Моя мать, будучи разумной женщиной, по-видимому, решив, что без нее найдется предостаточно учителей, почти ничего не предпринимала, а скорее наблюдала за всем происходящим с этаким забавным любопытством, желая посмотреть, что же они из меня сотворят. Действительно, много лет спустя я слышала ее замечание о том, что у меня оказалась куда более трезвая голова, чем она считала возможным.
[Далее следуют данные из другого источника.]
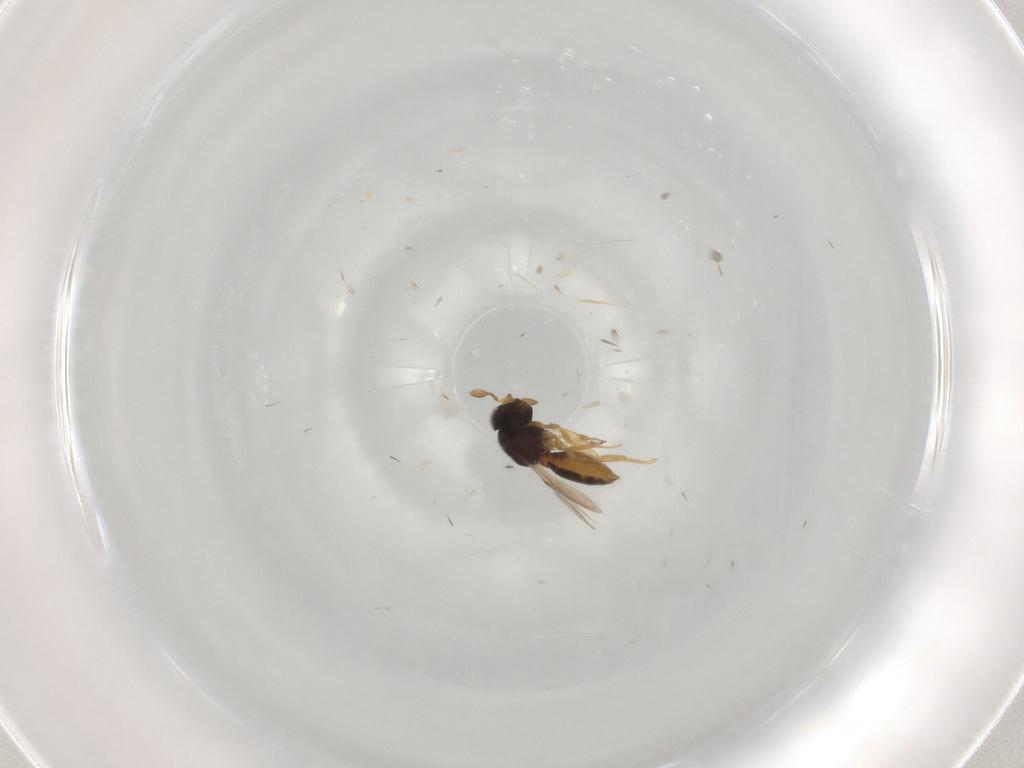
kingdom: Animalia
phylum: Arthropoda
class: Insecta
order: Hymenoptera
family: Scelionidae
Моей первой личной собственностью был «Баттон». С точки зрения индивидуальности (если этот термин применим), Баттон представлял собой живую, средних размеров, ослепительно белую собаку с шелковистыми ушами, блестящими черными глазами и очень коротким хвостом. Его лай говорил сам за себя. Баттон принадлежал мне. Никаких других претензий никто не заявлял и никогда не заявлял. Говорили, что с момента моего появления в семье Баттон сам вызвался быть моим телохранителем. Он следил за моими первыми шагами и пытался поднять меня, когда я падала. Никто не видел одного без другого. Он оказался способным и послушным учеником, подчинявшимся мне предписание за предписанием, если не строка за строкой. Он вставал на две лапы, выпрашивая еду, и кланялся, получая ее, ходил на трех лапах, когда сильно хромал, и так далее — в манере своего незатейливого обучения; повсюду ходил со мной днем, терпеливо ждал, пока я читаю молитвы, и продолжал нести стражу в ногах кровати по ночам. Баттон разделял мой стол так же, как и мою постель. Этот факт давал повод для забавных шуток со стороны домашних за мой счет, как у них было принято.
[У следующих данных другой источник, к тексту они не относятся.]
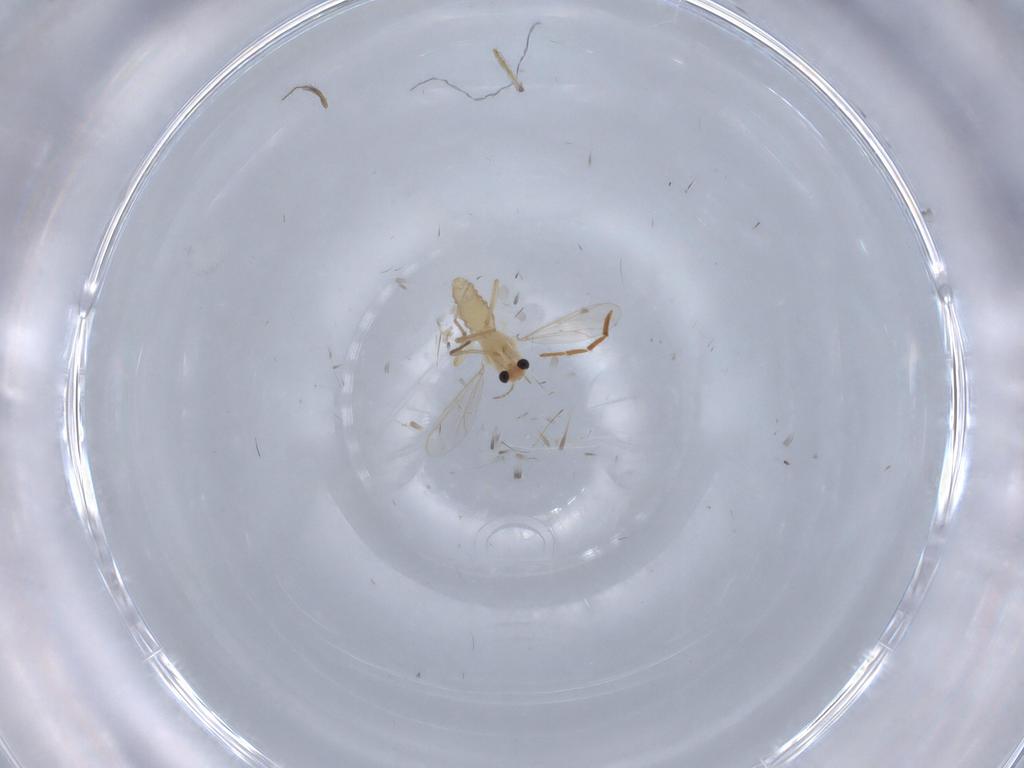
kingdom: Animalia
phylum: Arthropoda
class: Insecta
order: Diptera
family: Chironomidae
Кто-нибудь с великими хлопотами (чтобы придать моменту значимость) преподносил мне в подарок какое-нибудь разделимое лакомство, например пирог или конфеты. Это требовало с моей стороны строгого приказа всем сесть и разделить со мной мой дар, так как я никогда не ела в одиночестве. Выстраивалась линия или круг, включавший всю семью, причем Баттон занимал последнее место. Затем я приступала к тщательному подсчету вручную каждого участника, включая Баттона; после чего отходила в сторону и точно делила свой подарок: по кусочку на каждого, но не для себя, так как я в подсчет не входила. Затем я подходила и раздавала по куску каждому. Самое веселое начиналось, когда я наблюдала с молчаливым удивлением и покорностью за собственными пустыми руками — обстоятельством, которое я совершенно не могла постичь, но при этом не жаловалась. Конечно, каждый из благородного сочувствия предлагал вернуть мне свой кусочек; но тут вмествовался строгий протест и приказ моей мамы, который доводилось слышать так редко. «Нет», нельзя приучать меня к мысли, будто я могу подарить вещь и при этом сохранить ее или ее стоимость. Подарок должен быть безоговорочным. Все, что я делаю, я должна делать всерьез. Каждый мог великодушно вернуть мне совсем малюсенький кусочек — так, чтобы в сумме получилось не больше моей доли, — и я должна была понимать, что даже это является одолжением, а не правом. Тогда я обходила всех и собирала свои крохи. Все шло хорошо до тех пор, пока я не доходила до Баттона. Когда я протягивала руку за его скромной милостыней, у него для меня ничего не было. Я никогда не могла понять этой неучтивости Баттона.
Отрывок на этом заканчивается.